Grain boundary interstitial segregation in substitutional binary alloys

TL;DR

This study reveals significant interstitial segregation at grain boundaries in Al-Ni alloys, challenging previous assumptions, and introduces a new method combined with machine learning to predict segregation behavior and energies.

Contribution

It presents the first detailed atomistic analysis of interstitial segregation in substitutional alloys and develops a novel site identification method combined with machine learning for accurate predictions.

Findings

Ni atoms preferentially segregate to interstitial sites in GBs.

Interstitial segregation can induce GB structural transitions.

A new method accurately predicts interstitial segregation energies.

Abstract

Grain boundary (GB) segregation is a powerful approach for optimizing the thermal and mechanical properties of metal alloys.

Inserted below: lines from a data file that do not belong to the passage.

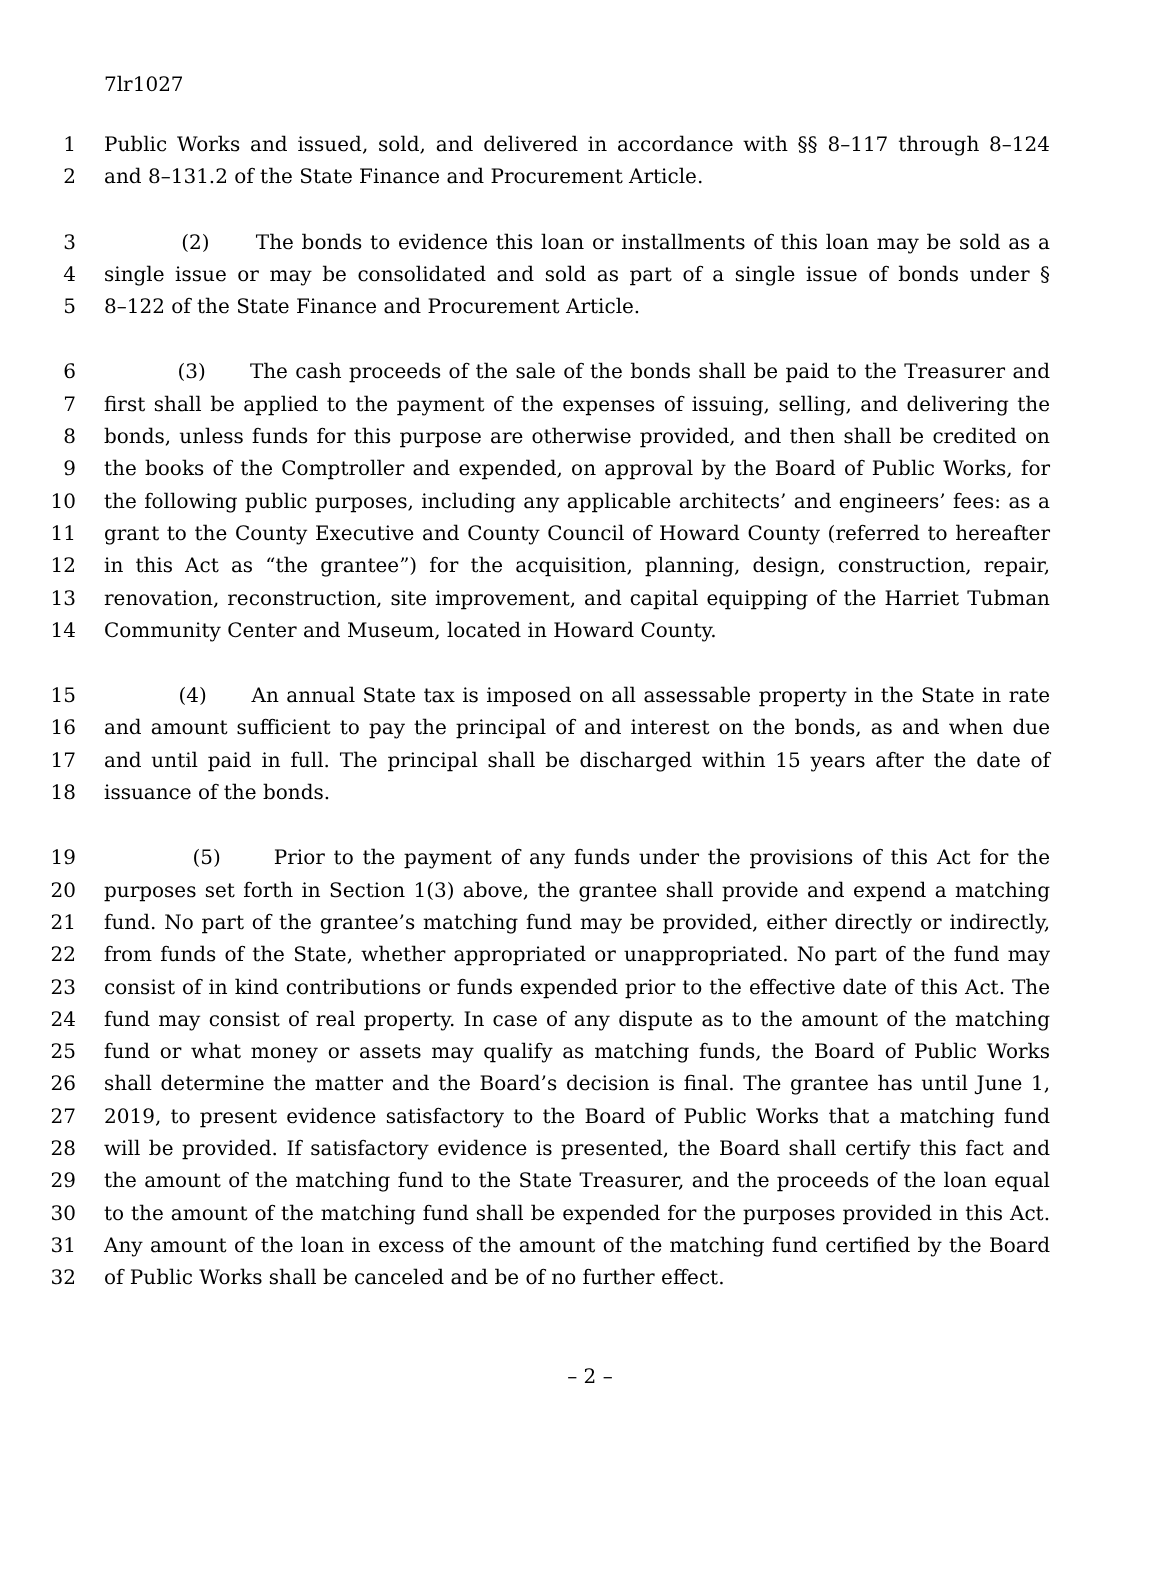7lr1027
1 Public Works and issued, sold, and delivered in accordance with §§ 8–117 through 8–124
2 and 8–131.2 of the State Finance and Procurement Article.
3 (2) The bonds to evidence this loan or installments of this loan may be sold as a
4 single issue or may be consolidated and sold as part of a single issue of bonds under §
5 8–122 of the State Finance and Procurement Article.
6 (3) The cash proceeds of the sale of the bonds shall be paid to the Treasurer and
7 first shall be applied to the payment of the expenses of issuing, selling, and delivering the
8 bonds, unless funds for this purpose are otherwise provided, and then shall be credited on
9 the books of the Comptroller and expended, on approval by the Board of Public Works, for
10 the following public purposes, including any applicable architects’ and engineers’ fees: as a
11 grant to the County Executive and County Council of Howard County (referred to hereafter
12 in this Act as “the grantee”) for the acquisition, planning, design, construction, repair,
13 renovation, reconstruction, site improvement, and capital equipping of the Harriet Tubman
14 Community Center and Museum, located in Howard County.
15 (4) An annual State tax is imposed on all assessable property in the State in rate
16 and amount sufficient to pay the principal of and interest on the bonds, as and when due
17 and until paid in full. The principal shall be discharged within 15 years after the date of
18 issuance of the bonds.
19 (5) Prior to the payment of any funds under the provisions of this Act for the
20 purposes set forth in Section 1(3) above, the grantee shall provide and expend a matching
21 fund. No part of the grantee’s matching fund may be provided, either directly or indirectly,
22 from funds of the State, whether appropriated or unappropriated. No part of the fund may
23 consist of in kind contributions or funds expended prior to the effective date of this Act. The
24 fund may consist of real property. In case of any dispute as to the amount of the matching
25 fund or what money or assets may qualify as matching funds, the Board of Public Works
26 shall determine the matter and the Board’s decision is final. The grantee has until June 1,
27 2019, to present evidence satisfactory to the Board of Public Works that a matching fund
28 will be provided. If satisfactory evidence is presented, the Board shall certify this fact and
29 the amount of the matching fund to the State Treasurer, and the proceeds of the loan equal
30 to the amount of the matching fund shall be expended for the purposes provided in this Act.
31 Any amount of the loan in excess of the amount of the matching fund certified by the Board
32 of Public Works shall be canceled and be of no further effect.
– 2 –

In this study, we report significant GB interstitial segregation in a representative substitutional binary alloy system (Al-Ni) through atomistic simulations, challenging prevailing assumptions in the literature. Our findings show that Ni atoms preferentially segregate to interstitial sites within numerous kite-like GB structures in the Al bicrystals. An intriguing interplanar interstitial segregation pattern was also observed and analyzed. Additionally, interstitial segregation can induce unexpected GB transitions, such as kite transitions and nano-faceting, due to the existence of small interstitial sites. Building upon these observations, we developed a robust method to systematically identify the interstitial candidate sites for accommodating solutes at GBs. This approach combines site detection with structural filtering to produce distributions of interstitial sites that closely match atomistic simulation results. Applied to nanocrystalline alloys, this method enabled the calculation of interstitial segregation energies, significantly improving GB segregation predictions for the Al-Ni system. Furthermore, machine learning models using smooth overlap of atomic positions descriptors successfully predicted per-site interstitial segregation energy. This study highlights the critical role of GB interstitial segregation in advancing our understanding of solute behavior and provides valuable insights for designing next-generation alloys.